Depuis que les enquêtes sur des vraisemblables détournements de fonds dans le programme d’urgence de Félix Tshisekedi ont été lancées à grande pompe, tout semble marcher au ralenti en dépit des arrestations de dirigeants de certaines entreprises. Ces derniers ne sont que de lampistes.
La justice congolaise étant peu loquace et moins prompte à fonctionner dès que les détenteurs du pouvoir sont mis en cause sur des détournements de deniers publics ou des faits de corruption, l’espoir d’élucidation de ce dossier est fort ténu.
David Blattner – le numéro un de la Safricas, la société congolaise qui faisait autrefois la fierté de la République Démocratique du Congo dans le secteur des Bâtiments et travaux Publics – a été réincarné au Centre Pénitentiaire de Rééducation de Kinshasa (CPRK) après qu’il y ait été libéré clandestinement 48 heures après sa première détention. Que reproche-t-on à cet homme proche du directeur du cabinet présidentiel?
Sans plus qu’un abus de confiance et le fait de n’avoir pas exécuté les travaux de saut-de-mouton prévu au niveau de l’UPN et celui du pont Gaby.
Et pourtant, si Safricas n’a rien encore entrepris sur ces deux chantiers potentiels, c’est à la demande de l’État – maître d’ouvrage, en l’occurrence l’Office des Voiries et Drainage – pour éviter que ces travaux n’asphyxient Kinshasa, déjà en souffrance des embouteillages.
Si détournements y a eu,les regards devraient se tourner vers les services de la Présidence en vue d’identifier les auteurs de ces forfaits. Mais la Justice piétine, en balayant le faisceau de son regard ailleurs.
C’est une vaste blague d’une opération destinée à protéger par camouflage les auteurs du détournement de l’argent du Trésor Public. L’arrestation du multimillionnaire D. Blattner et quelques autres chefs d’entreprises parmi lesquels le libanais Jamilh de Samibo. Celui-ci est à la tête d’une société écran – sans adresse physique – en RDC. Elle a été créée à la vitesse d’une étoile filante au lendemain de l’annonce du programme de 100 jours. Malgré tout, c’est elle qui a reçu le marché de 57 millions de dollars de la construction des maisons préfabriquées à Kinshasa et dans les provinces. Ça sent le « cop et le deal » partout autour de la présidence de Félix Antoine Tshilombo.

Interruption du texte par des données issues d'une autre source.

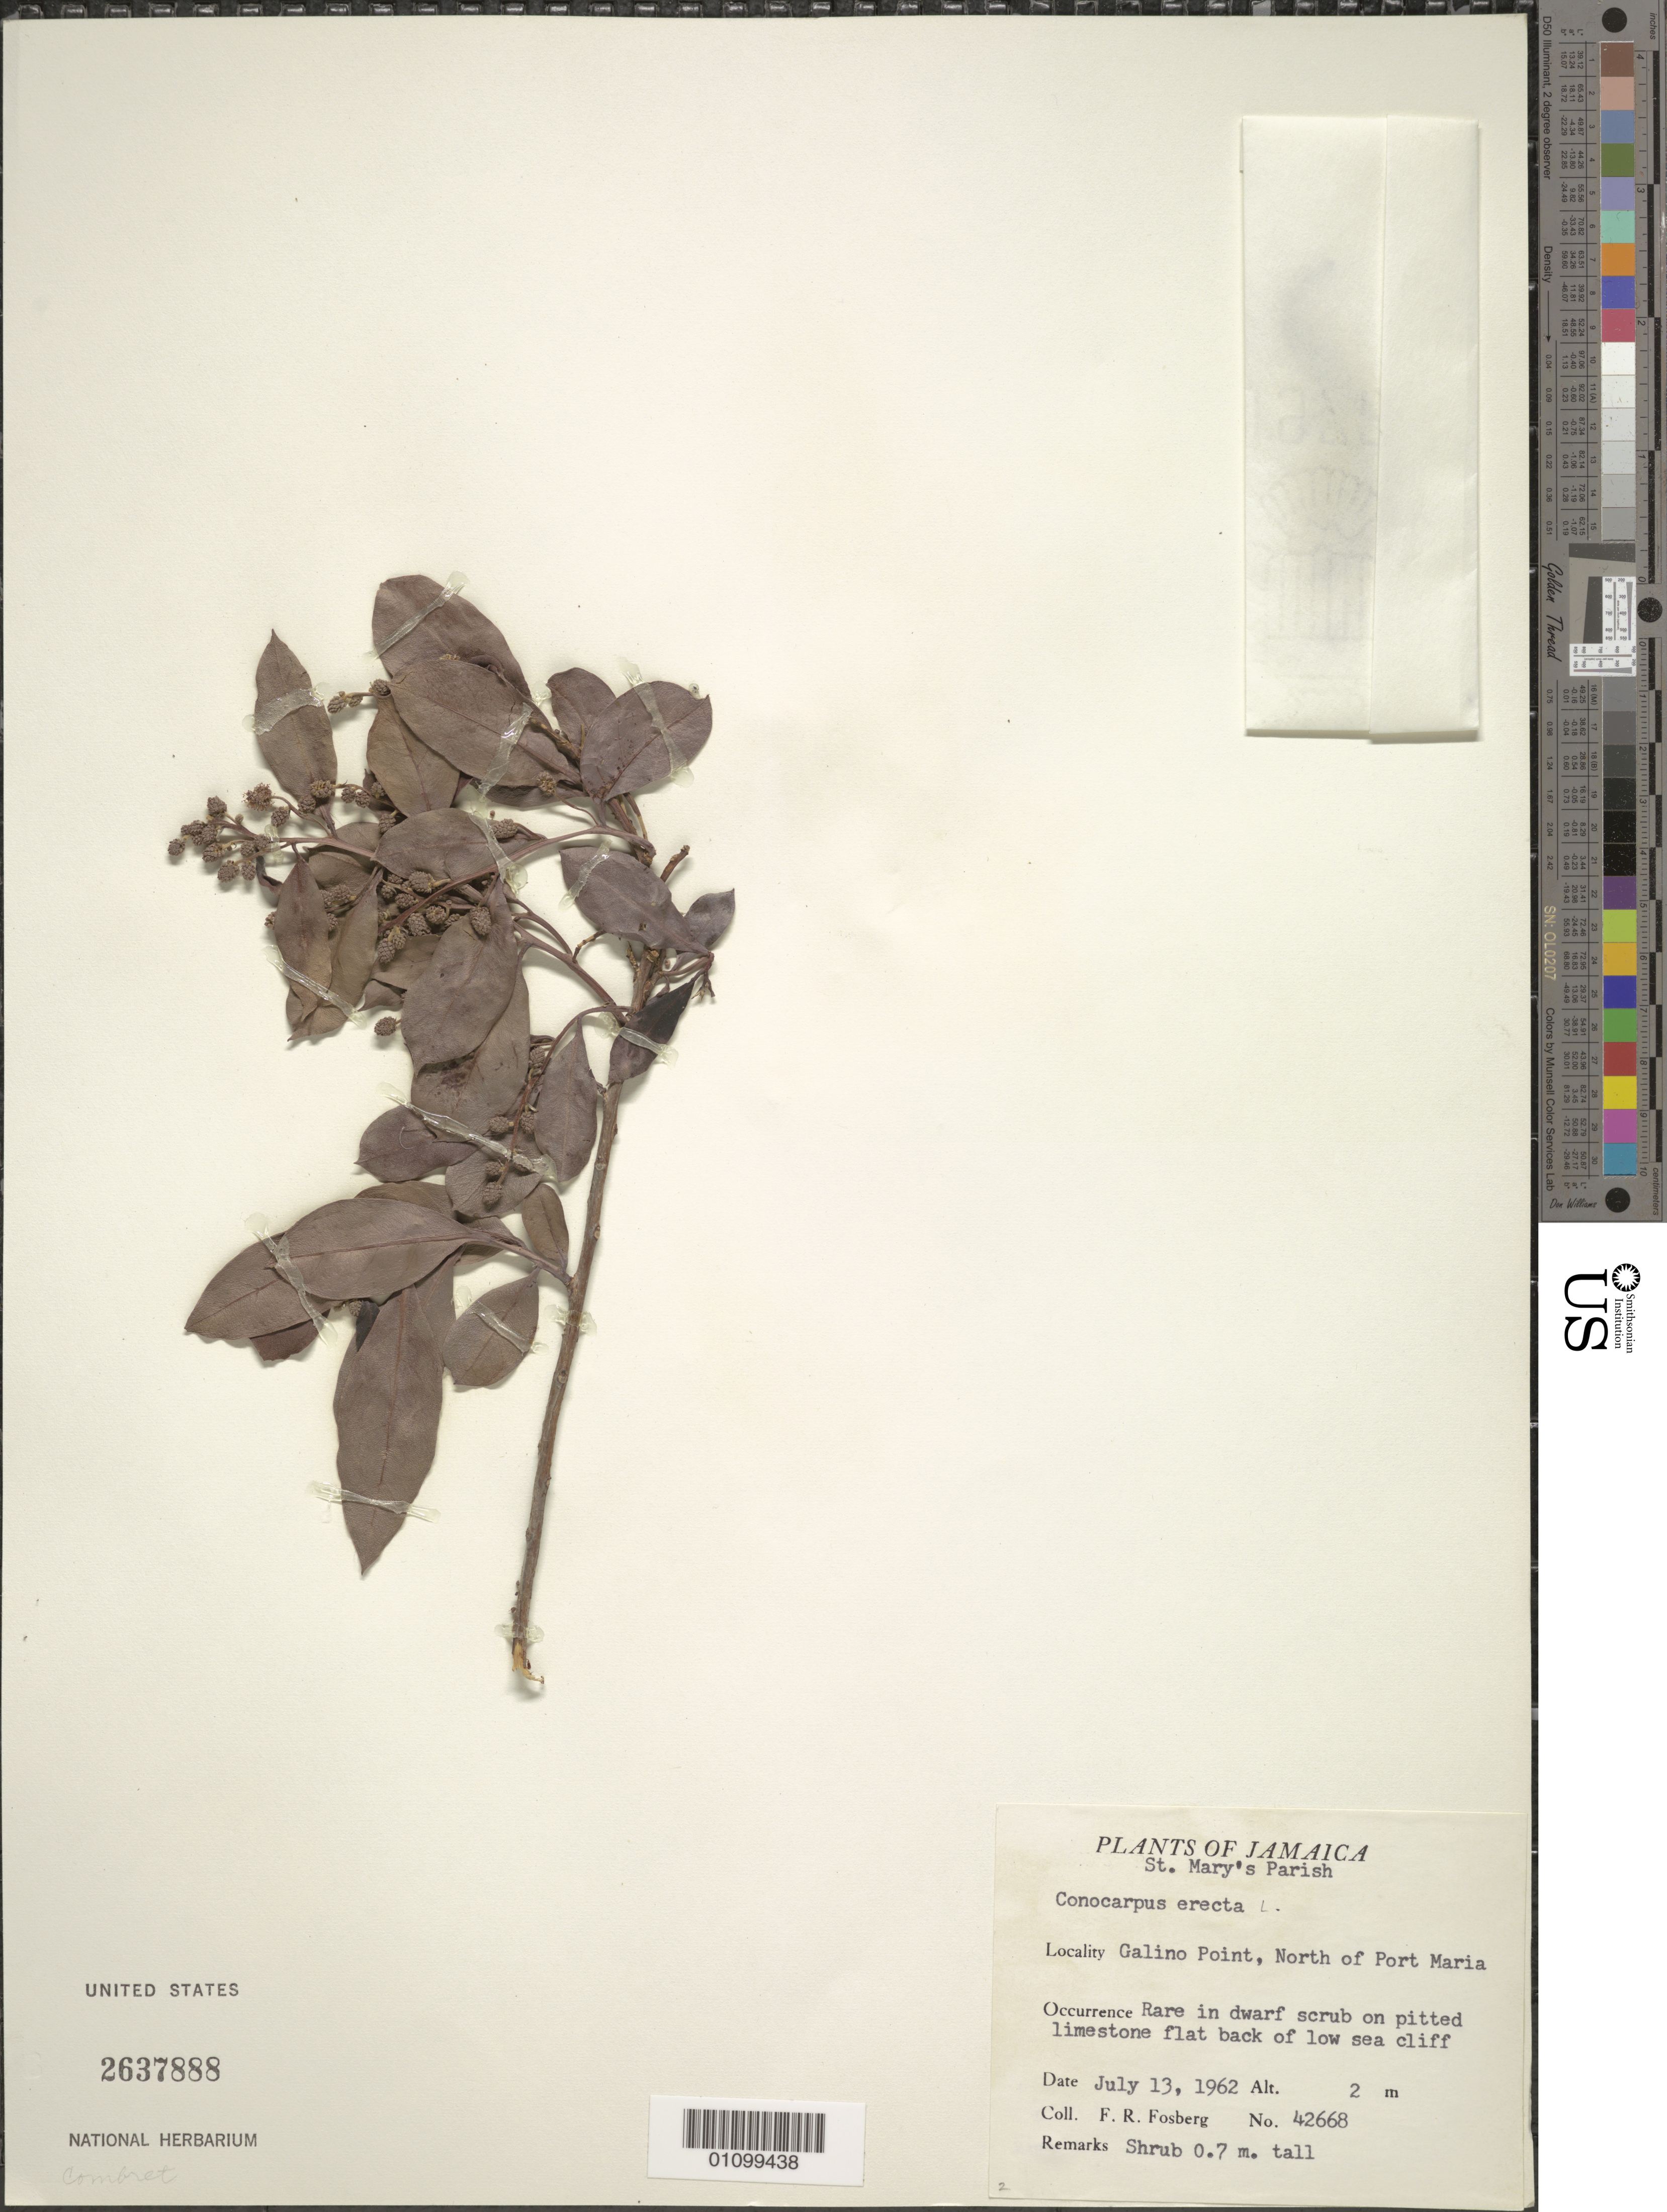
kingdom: Plantae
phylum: Tracheophyta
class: Magnoliopsida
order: Myrtales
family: Combretaceae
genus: Conocarpus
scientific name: Conocarpus erectus var. erectus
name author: L.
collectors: F. R. Fosberg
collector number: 42668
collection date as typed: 13 Jul 1962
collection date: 1962-07-13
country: Jamaica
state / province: Saint Mary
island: Jamaica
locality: Galino Point, N of Port Maria.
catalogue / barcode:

La justice congolaise devrait – comme toutes les autres administrations de la RDC – apprendre à se faire respecter. Il est intolérable de placer les politiciens au-dessus des lois et l’autorité de l’État doit être effective. Tant que les politiciens constitueront une catégorie d’intouchables, par la faiblesse ou la complicité des responsables de l’administration publique et du pouvoir judiciaire, la République Démocratique du Congo ne sera qu’un leurre de l’État de droit.Partout au monde où l’Etat existe réellement, l’homme politique – comme tout autre justiciable – est respectueux des institutions publiques et il tremble en cas d’infraction
Les prisonniers VIP portant les montres Rolex aux mains que le vice-ministre de la Justice est allé visiter sont à ce jour, aux yeux du peuple, des boucliers destinés à masquer les vrais commanditaires des détournements des deniers publics.
Enlever les rideaux, messieurs et mesdames les juges.